Hunting was happy with half-year results revealing sales up 62 per cent to £407m. Its shares, after making gains in early trade yesterday, slipped back to fall 1.5p to 778.5p.
While Cape shares spurted up by 19 per cent, or 37.4p, to 230p as the company, which issued two profit warnings earlier this year, said it is now on track to meet its recently reduced expectations for the year. Analysts at Numis Securities raised their rating on the stock from add to buy.
The mid-cap services group posted first-half profits of £12m, down from £34m last year. But Investec scribes said the underlying Cape business "remains buoyant and that demand for Cape's services is robust". Investec reiterated its buy recommendation with a target price of 300p and said: "In our view Cape is an attractive recovery story."
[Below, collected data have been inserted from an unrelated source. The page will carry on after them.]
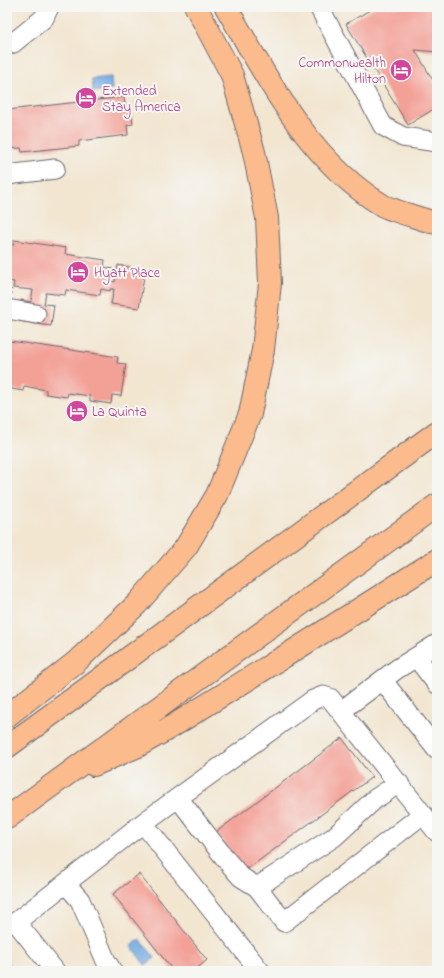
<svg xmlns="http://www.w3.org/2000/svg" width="444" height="978" font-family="'Indie Flower',sans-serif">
<rect width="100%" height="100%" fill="#f6f6f2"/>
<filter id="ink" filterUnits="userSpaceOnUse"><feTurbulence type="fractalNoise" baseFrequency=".025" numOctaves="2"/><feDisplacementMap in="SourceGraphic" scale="8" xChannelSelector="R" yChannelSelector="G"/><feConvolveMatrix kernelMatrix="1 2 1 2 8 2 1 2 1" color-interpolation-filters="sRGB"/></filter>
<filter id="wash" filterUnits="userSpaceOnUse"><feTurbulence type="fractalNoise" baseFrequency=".012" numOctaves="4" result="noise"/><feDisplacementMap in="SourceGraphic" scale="16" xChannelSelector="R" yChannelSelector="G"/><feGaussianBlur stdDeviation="0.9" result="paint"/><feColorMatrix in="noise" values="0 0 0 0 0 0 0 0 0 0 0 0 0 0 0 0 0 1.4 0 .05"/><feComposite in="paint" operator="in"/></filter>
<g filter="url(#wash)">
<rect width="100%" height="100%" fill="#f2e6d1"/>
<path fill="#76ace4" stroke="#4c6790" d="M111,77L112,89L93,92L92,79Z
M140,939L155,958L145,965L131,946Z"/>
<g id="blocks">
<path fill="#f3a097" d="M375,7H437V52L415,50L437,87V107L408,125L346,24Z
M124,97L126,111H131L133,124L127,125L128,135L79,141V146L22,152L21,148L7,149V110Z
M14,240L66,248L65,254L105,260L104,267L113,269L111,281L115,282L118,265L145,270L139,308L111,304L114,289H110V291L101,289L100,295L66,290L65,295L46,293L44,304L54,305L51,326L18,321L21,300L31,302L33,290L13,288L14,282L7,281V244L14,245Z
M10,341L118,357L117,363L126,364L121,396L112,395L111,404L90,401V396L68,393L67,397L46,394V390L24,386L23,391L7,388V346L9,347Z
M342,738L372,777L245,871L216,832Z
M139,874L207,960L195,970L196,971H167L171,968L113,894Z
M7,960L16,971H7Z"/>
</g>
</g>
<g filter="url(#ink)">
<use href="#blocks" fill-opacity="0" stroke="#6b6770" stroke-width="1"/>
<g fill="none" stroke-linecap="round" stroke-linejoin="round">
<g stroke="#6b6770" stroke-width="21">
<path id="minor" d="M319,7L383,126L403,137L437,142
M7,45L13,43L44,18L49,7
M7,175L55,169
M7,309L36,314
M416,657L437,684
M383,681L437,750
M341,711L397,669L437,644
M178,798L228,862L241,877L257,887L284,922L423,814
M143,823L260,971
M66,884L80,900L106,961L112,971
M257,887L334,837L375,799L399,783
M55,971L16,922L143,823L313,700L323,696L330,698L437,832"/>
</g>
<g stroke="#6b6770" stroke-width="24">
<path id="highway" d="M226,7C268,79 308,160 382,205C393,211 417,217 431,222L437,223
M7,716L76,662L137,604L186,547L217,495L250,414L263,350L270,283L267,218L254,152L232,75L196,7
M7,747L437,432
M94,765L136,747L171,727L282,658L437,560
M7,818L437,505"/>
</g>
<path stroke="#6b6770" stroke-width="2.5" stroke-dasharray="1 3" stroke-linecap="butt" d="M7,289H11V294"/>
<use href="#minor" stroke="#fff" stroke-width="19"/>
<use href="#highway" stroke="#fbbb8c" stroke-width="22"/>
</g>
</g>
<defs>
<g id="hotel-disc" transform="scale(1.15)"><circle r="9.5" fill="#d1479c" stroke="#f6f6f2"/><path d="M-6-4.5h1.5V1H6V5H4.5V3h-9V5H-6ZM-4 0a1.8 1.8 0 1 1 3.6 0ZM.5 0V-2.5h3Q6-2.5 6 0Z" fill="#fff"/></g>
</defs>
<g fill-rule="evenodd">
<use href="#hotel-disc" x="401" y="70"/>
<use href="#hotel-disc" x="86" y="98"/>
<use href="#hotel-disc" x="78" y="272"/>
<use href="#hotel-disc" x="77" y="411"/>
</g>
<g text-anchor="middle" stroke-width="4" stroke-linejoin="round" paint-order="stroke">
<g font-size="14" fill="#b23c85" stroke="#f6f6f2" text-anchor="start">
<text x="386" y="67" text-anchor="end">Commonwealth<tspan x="386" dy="16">Hilton</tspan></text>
<text x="102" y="95">Extended<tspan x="102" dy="16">Stay America</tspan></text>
<text x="94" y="277">Hyatt Place</text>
<text x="92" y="416">La Quinta</text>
</g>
</g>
<rect width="444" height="978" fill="none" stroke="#f6f6f2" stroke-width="24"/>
</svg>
The wider oil sector stayed in focus after a note from Barclays did the rounds ahead of its energy conference in New York next week. Barclays' experts said the "key difference between oil and most other energy markets is supply, where the challenge is replacing declining oil production". It recommends buying "oil and oil-biased equities and credits".
Rumours re-emerged for Aim-listed oil explorer Bowleven. Whispers began in July for the Cameroon-focused business, and shares rose 2.8p to 65.8p yesterday.
In stark contrast to oil and gas, mining stocks are still in the doghouse with rising iron ore prices and fears of slowing Chinese demand weighing heavy. Kazakhstan-focused miner Kazakhmys was the biggest FTSE 100 loser, down 30.5p to 586.5p while FTSE 250 Ferrexpo lost 13.5p to 159.1p.
Qatar's sovereign wealth fund confirmed for the first time yesterday that it will vote against the Glencore and Xstrata merger. The pair's shares continued their fall with Glencore down 11.05p at 357.45p and Xstrata losing 23.1p closing at 901p.
The FTSE 100 remained down, on weak volumes, and fell 24.08 points to 5719.45.
There was good news for comedian Graham Norton – ITV is stumping up £17m to buy his company, which produces his shows as well The Sarah Millican Television Programme for the BBC.
ITV, via its production hub ITV Studios, will pay £10m for So Television, with a further cash payment to follow. Its shares added 0.15p to 84.3p.
Ahead of freshers arriving at university, student digs provider Unite Group soared 24.5p to 248p after it revealed it had doubled its pre-tax profits.
Meanwhile, all bets are on for the online gaming group sector. Poker expert bwin.party was one of the top, mid-cap gainers yesterday, up 5.5p to 93p.
Over on the small caps, hazy speculation that bidders are circling Sportingbet continued, and its shares edged up another 0.5p to 40p.
Betting types are throwing various names in the ring including various Malaysian investors, including Genting and Indonesia's Sampoerna family, while others think there could be a split of the company on the cards.
Investors were also betting on online gaming software group Playtech, which moved to the main list in July. It posted a 64 per cent rise in first-half earnings. Shares jumped 16.3p to 389p. The company said that it had been boosted by a growing demand for online bingo and casino games.
Findel, the home shopping firm which owns Kleeneze, continued its rise this month as analysts at WH Ireland maintained their keenness on the stock. Its shares advanced 0.24p to 6.3p.
Bollywood film producer Eros International Media has also had a solid run in August and it moved up another 6p to 223.5p on Aim. Listed in the UK and India, it had been planning to list on the New York Stock Exchange (NYSE) and delist from London, but the plans were delayed earlier this summer.